Negócios baseados em audiência: Pense em Facebook e Google. Que palavra vem à sua mente? Sucesso? Embora essas duas empresas tenham dado – e muito – certo, é necessário ser realista quanto a geração de negócios que dependem de audiência para sobreviver. Isto porque elas sobrevivem constantemente de publicidade. A Rede Globo, por exemplo, hoje compete com esses meios digitais em disseminação de conteúdo publicitário. Você já pensou em entrar em um mercado onde Rede Globo, Google e Facebook fossem seus concorrentes diretos?

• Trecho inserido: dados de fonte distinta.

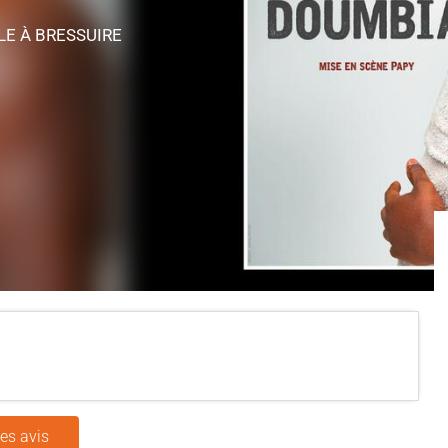
CLE
À BRESSUIRE
les avis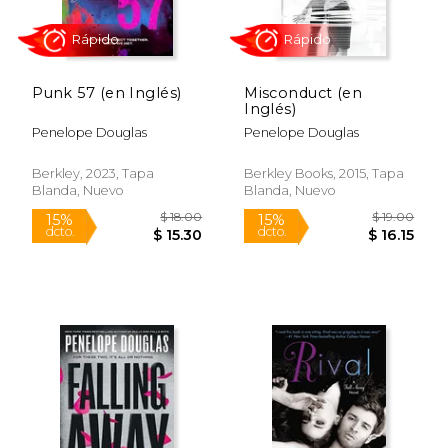
Punk 57 (en Inglés)
Misconduct (en
Inglés)
Penelope Douglas
Penelope Douglas
Berkley, 2023, Tapa
Berkley Books, 2015, Tapa
Blanda, Nuevo
Blanda, Nuevo
Rápido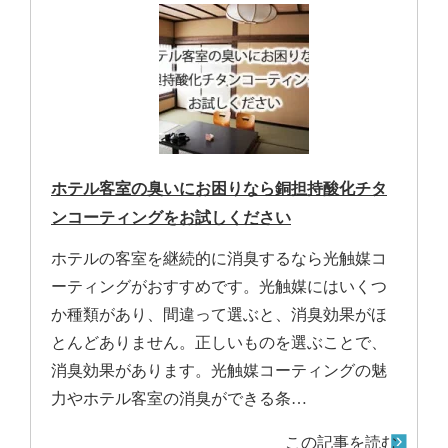
ホテル客室の臭いにお困りなら銅担持酸化チタ
ンコーティングをお試しください
ホテルの客室を継続的に消臭するなら光触媒コ
ーティングがおすすめです。光触媒にはいくつ
か種類があり、間違って選ぶと、消臭効果がほ
とんどありません。正しいものを選ぶことで、
消臭効果があります。光触媒コーティングの魅
力やホテル客室の消臭ができる条…
この記事を読む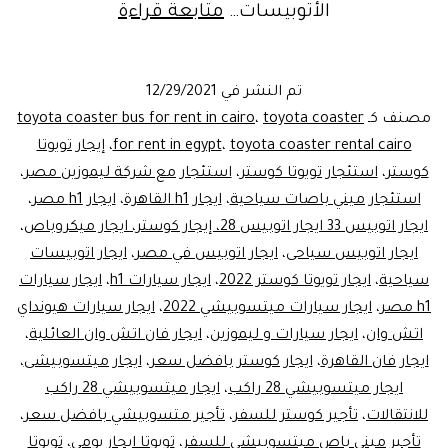
ليموزين
الأتوبيسات…
متابعة قراءة
مصر..إيجار
تويوتا
تم النشر في
12/29/2021
كوستر21\24
مصنف كـ
toyota coaster
،
toyota coaster bus for rent in cairo
راكب
toyota coaster rental cairo
،
for rent in egypt
،
إيجار تويوتا
كوستر
،
استئجار تويوتا كوستر
،
استئجار مع شركة ليموزين مصر
،
لسانت
استئجار ميني باصات سياحية
،
ايجار h1 القاهرة
،
ايجار h1 مصر
،
كاترين
ايجار اتوبيس 33 ايجار اتوبيس 28، إيجار كوستر، ايجار ميكروباص
،
ايجار اتوبيس سياحى
،
ايجار اتوبيس في مصر
،
ايجار اتوبيسات
سياحية
،
ايجار تويوتا كوستر 2022
،
ايجار سيارات h1
،
ايجار سيارات
h1 مصر
،
ايجار سيارات ميتسوبيشي 2022
،
ايجار سيارات هيونداي
اتش وان
،
ايجار سيارات و ليموزين
،
ايجار فان اتش وان العائلية
،
ايجار فان القاهرة
،
ايجار كوستر بافضل سعر
،
ايجار ميتسوبيشى
،
ايجار ميتسوبيشي 28 راكب
،
ايجار ميتسوبيشي 28 راكب
للانتقالات
،
تأجير كوستر للسفر
،
تأجير متسوبيشي بافضل سعر
،
تأجير ميني باص ميتسوبيشي للسفر
،
تويوتا ايجار يومي
،
تويوتا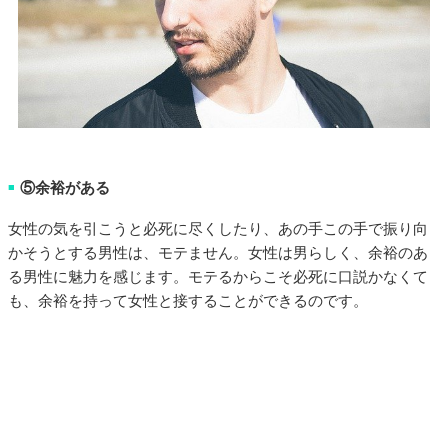
⑤余裕がある
■
女性の気を引こうと必死に尽くしたり、あの手この手で振り向
かそうとする男性は、モテません。女性は男らしく、余裕のあ
る男性に魅力を感じます。モテるからこそ必死に口説かなくて
も、余裕を持って女性と接することができるのです。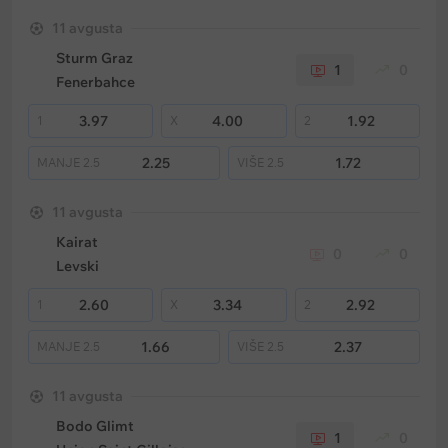
11 avgusta
Sturm Graz
1
0
Fenerbahce
3.97
4.00
1.92
1
X
2
2.25
1.72
MANJE
2.5
VIŠE
2.5
11 avgusta
Kairat
0
0
Levski
2.60
3.34
2.92
1
X
2
1.66
2.37
MANJE
2.5
VIŠE
2.5
11 avgusta
Bodo Glimt
1
0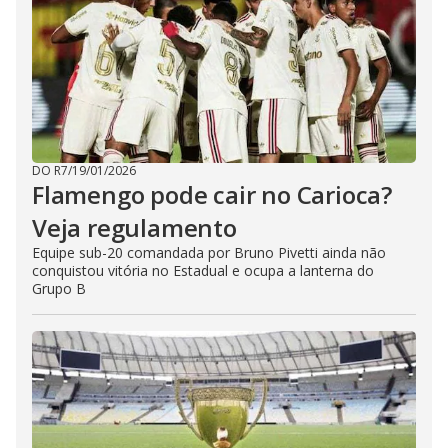
DO R7
/
19/01/2026
Flamengo pode cair no Carioca?
Veja regulamento
Equipe sub-20 comandada por Bruno Pivetti ainda não
conquistou vitória no Estadual e ocupa a lanterna do
Grupo B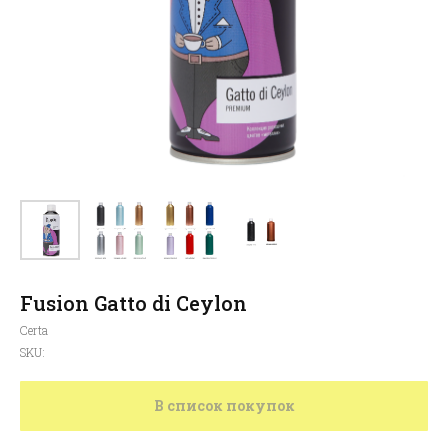
Fusion Gatto di Ceylon
Certa
SKU:
алог
зад
родажа
В список покупок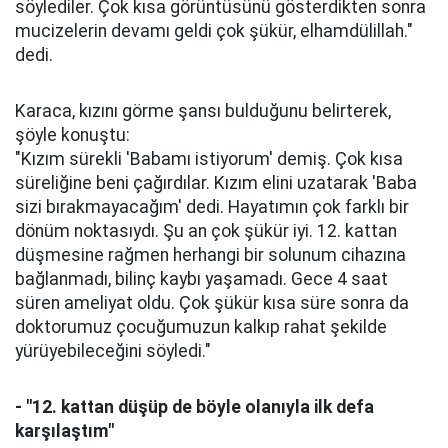
söylediler. Çok kısa görüntüsünü gösterdikten sonra
mucizelerin devamı geldi çok şükür, elhamdülillah."
dedi.
Karaca, kızını görme şansı bulduğunu belirterek,
şöyle konuştu:
"Kızım sürekli 'Babamı istiyorum' demiş. Çok kısa
süreliğine beni çağırdılar. Kızım elini uzatarak 'Baba
sizi bırakmayacağım' dedi. Hayatımın çok farklı bir
dönüm noktasıydı. Şu an çok şükür iyi. 12. kattan
düşmesine rağmen herhangi bir solunum cihazına
bağlanmadı, bilinç kaybı yaşamadı. Gece 4 saat
süren ameliyat oldu. Çok şükür kısa süre sonra da
doktorumuz çocuğumuzun kalkıp rahat şekilde
yürüyebileceğini söyledi."
- "12. kattan düşüp de böyle olanıyla ilk defa
karşılaştım"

Pisar nesse chão sem ter uma estratégia pode lhe fazer incinerar seus investimentos – de novo. Para este tipo de modelo de negócios, pensar SEO e toda estratégia digital, por exemplo, é ainda mais importante do que para qualquer outro. Para que esse modelo funcione com você é necessário ter um fator K (ou seja, onde cada cliente traz um novo cliente), considerável.

Pensemos no Buzzfeed. Um grande portal, com geração de conteúdo constante, que reestruturou todo seu espaço publicitário no site, para atender demandas individuais. Você sabia que a empresa possui uma agência interna, que sabe que tipo de ações de marketing tomar para cada cliente que investe em anúncios no seu portal? Novamente: estudo e conhecimento do cliente.

O que normalmente funciona? Parcerias geralmente são funcionais e saudáveis e você pode utilizá-las para o seu negócio, de forma positiva. Software As a Service (SAAS), por exemplo, é um dos modelos de negócios mais rentáveis. Neste caso, uma empresa aluga seu software para um cliente, que paga uma mensalidade. O desafio aqui é a retenção deste cliente e a luta contra o cancelamento (churning). Porém, é o tipo de receita recorrente, que difere do modelo tradicional de e-commerce que mensalmente tem que buscar suprir sua meta de vendas. Negócios como o SAAS são mais saudáveis para o fluxo de caixa.

O que pode funcionar também é o Marketplace. Ele permite uma intermediação remunerada. Uma espécie de veiculação do serviço que gera um comissionamento. Quanto mais “apertos de mãos”, maior o equilíbrio de caixa e menor o “churning”. Uma regra de oferta e demanda. Várias empresas são exemplos desse modelo de negócios. O Uber é um deles. Ele realiza isso através da padronização de serviços com carros de transporte, onde a empresa alimenta e mantém a organização. Um motorista que entra para o serviço Uber têm sua renda, e a empresa que intermedeia esse contato/cliente e prestador de serviços, recebe um comissionamento.

O importante é pensar sobre o negócio individual de cada empresa. Avaliar, analisar e aplicar o modelo de negócio digital ideal. É ideal pensar fluxo de caixa, custos, precificação, analisar cases e analisar, principalmente, o seu negócio. O fluxo de caixa, por exemplo, no final do dia pode matar ou elevar a sua empresa a níveis satisfatórios. Um bom modelo de negócio, gera um bom fluxo de caixa e, assim, crescimento.